Of course, the respective contractors don’t entirely agree with this division of labor. Lockheed Martin says the F-35 can carry just as many munitions as the Super Hornet can — about 18,000 pounds — if it carries some under the wings, just as the F-18 does. Of course, then the F-35 loses the smooth lines that make it stealthy. (Lockheed calls this “beast mode”).
For their part, Boeing says their Block III upgrade to the Super Hornet will give it the latest datalinks and cockpit displays, as well as at least one unique sensor the F-35 lacks, a so-called InfraRed Search & Track (IRST) system they say can detect stealth aircraft by the heat of their engines, without relying on radar. (Lockheed says the F-35’s Distributed Aperture System includes excellent infrared sensors, good enough to track the Falcon 9 rocket from hundreds of miles away even after it turned its engine off).
The Block III will also have built-in fuel tanks, said Boeing VP Dan Gillian, so the upgraded Super Hornet and the F-35 will have “comparable” range. (Exact ranges depend on weapons carried and are kept secret). These “conformal fuel tanks” are more aerodynamic than traditional drop tanks, making them not only more fuel-efficient but also more stealthy. However, Gillian told reporters at Sea-Air-Space, the current Block III package doesn’t include the stealth enhancements of Boeing’s earlier Advanced Super Hornet proposal, nor does it include an expensive new engine being worked on by GE.
It looks like Boeing deliberately trimmed Block III down to the must-have enhancements that can easily be inserted into the Navy’s existing F-18s when they next go in for overhaul. The Navy already plans to rebuild hundreds of its Super Hornets to extend their service life by a third, from 6,000 to 9,000 flight hours. “The first airplanes will hit six thousand hours early this year,” Gillian said. “It’ll start slow, (but) you get into the 20s, and we’ll see 60, 70 airplanes a year.” As long as the planes are in the shop, why not upgrade them to Block III standard for what he estimates as “a few million dollars”?
That rough estimate brings us to the bottom-line reason why the F-35 and F-18 are complementary: money. The carrier-capable F-35C variant currently costs $121.8 million, but Lockheed promises to get it down to $100 million. That’s compared to $70-odd million for a new Block III Super Hornet — which the Navy is still buying — or maybe $5 million to upgrade an old one.

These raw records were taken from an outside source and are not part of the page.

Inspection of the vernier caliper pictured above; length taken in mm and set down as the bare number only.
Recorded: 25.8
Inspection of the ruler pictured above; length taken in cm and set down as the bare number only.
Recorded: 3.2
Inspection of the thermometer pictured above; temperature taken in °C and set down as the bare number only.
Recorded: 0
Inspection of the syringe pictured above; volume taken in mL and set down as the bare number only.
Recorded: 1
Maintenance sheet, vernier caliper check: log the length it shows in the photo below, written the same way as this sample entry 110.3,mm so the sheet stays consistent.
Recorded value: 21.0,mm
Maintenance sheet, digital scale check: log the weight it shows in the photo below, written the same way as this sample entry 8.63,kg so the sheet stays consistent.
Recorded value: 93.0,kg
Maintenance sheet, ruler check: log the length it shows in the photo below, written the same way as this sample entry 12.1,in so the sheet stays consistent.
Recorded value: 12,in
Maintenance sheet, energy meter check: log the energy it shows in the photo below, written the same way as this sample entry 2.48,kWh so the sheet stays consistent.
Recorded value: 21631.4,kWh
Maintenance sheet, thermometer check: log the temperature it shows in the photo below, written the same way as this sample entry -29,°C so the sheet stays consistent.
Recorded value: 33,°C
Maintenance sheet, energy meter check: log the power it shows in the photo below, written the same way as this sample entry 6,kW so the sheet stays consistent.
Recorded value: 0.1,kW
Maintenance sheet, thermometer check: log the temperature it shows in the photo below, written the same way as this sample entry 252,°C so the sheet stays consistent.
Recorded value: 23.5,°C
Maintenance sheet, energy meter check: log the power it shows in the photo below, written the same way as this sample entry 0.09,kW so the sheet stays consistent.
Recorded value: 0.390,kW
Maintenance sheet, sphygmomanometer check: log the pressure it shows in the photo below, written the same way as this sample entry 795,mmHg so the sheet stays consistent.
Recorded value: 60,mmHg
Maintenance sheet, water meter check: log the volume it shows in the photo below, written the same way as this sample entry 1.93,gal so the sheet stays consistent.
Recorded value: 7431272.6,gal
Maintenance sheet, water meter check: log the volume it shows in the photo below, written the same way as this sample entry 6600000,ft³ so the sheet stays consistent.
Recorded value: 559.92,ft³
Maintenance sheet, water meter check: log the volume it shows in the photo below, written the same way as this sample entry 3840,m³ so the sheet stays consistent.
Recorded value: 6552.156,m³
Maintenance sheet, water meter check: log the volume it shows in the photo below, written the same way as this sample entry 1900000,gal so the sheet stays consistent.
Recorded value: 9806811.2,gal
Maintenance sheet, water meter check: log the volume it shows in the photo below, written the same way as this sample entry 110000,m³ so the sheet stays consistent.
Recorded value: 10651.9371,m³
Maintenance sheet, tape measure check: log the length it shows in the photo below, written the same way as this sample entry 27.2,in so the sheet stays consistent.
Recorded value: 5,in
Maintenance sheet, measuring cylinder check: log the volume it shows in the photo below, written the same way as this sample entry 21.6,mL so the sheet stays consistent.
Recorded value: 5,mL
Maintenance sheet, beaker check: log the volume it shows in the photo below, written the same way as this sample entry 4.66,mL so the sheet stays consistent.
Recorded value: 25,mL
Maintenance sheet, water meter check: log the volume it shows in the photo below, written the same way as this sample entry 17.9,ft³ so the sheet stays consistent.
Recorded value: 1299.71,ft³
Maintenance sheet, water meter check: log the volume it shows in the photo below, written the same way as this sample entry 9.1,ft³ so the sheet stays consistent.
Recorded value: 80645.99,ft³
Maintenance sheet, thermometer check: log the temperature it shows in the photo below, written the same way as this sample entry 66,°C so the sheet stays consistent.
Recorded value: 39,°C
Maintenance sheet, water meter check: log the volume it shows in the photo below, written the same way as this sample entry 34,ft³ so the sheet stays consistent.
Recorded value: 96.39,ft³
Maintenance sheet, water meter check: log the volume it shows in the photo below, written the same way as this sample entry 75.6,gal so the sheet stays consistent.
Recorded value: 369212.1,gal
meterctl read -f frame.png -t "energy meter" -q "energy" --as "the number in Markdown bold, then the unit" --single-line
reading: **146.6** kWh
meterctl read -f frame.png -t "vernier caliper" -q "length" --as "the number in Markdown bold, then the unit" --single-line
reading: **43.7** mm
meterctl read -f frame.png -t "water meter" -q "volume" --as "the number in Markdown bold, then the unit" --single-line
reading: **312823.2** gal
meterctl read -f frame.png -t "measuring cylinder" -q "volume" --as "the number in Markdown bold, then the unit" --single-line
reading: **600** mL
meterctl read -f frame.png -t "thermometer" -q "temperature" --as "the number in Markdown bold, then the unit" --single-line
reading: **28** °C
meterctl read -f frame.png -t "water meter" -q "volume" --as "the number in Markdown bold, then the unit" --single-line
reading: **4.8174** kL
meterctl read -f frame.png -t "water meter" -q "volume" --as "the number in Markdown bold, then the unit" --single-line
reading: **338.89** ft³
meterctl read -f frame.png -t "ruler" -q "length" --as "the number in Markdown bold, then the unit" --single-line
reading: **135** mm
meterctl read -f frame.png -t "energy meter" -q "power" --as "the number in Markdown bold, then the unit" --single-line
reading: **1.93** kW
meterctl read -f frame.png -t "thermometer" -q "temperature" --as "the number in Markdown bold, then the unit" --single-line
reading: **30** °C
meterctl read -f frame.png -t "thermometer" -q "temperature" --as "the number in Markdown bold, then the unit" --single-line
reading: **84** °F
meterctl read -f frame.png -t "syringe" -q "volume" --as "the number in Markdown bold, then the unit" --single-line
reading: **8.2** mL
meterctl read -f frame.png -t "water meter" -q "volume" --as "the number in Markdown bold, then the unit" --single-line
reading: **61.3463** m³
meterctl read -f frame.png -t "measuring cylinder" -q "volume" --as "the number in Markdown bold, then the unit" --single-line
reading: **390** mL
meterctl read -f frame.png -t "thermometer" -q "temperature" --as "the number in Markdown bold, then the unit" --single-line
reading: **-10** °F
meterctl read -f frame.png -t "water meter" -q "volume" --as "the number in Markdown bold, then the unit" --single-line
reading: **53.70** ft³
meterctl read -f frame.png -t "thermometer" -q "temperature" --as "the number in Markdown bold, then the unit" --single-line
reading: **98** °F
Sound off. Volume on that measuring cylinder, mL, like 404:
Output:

The Navy doesn’t have enough fighters to equip its squadrons now, and it can’t afford to buy F-35Cs fast enough to fill the “fighter gap,” let alone to replace all its Super Hornets overnight. So, for decades to come, carrier air wings will be a mix of F-35s and F-18s: initially a 1:3 ratio of squadrons, later 2:2. The Marine Corps, by contrast, will go to an all-F-35B force on its amphibious ships, so the overall mix at sea will be more tilted towards the F-35 than the carrier group ratios suggest. That’s especially true in the Pacific, where Marine F-35Bs also operate from Japan and can rapidly deploy throughout the region.
“We have long planned on a mix of fourth and fifth generation squadrons comprising our air wings,” Stackley said. “They’ve always been complementary. They always have.”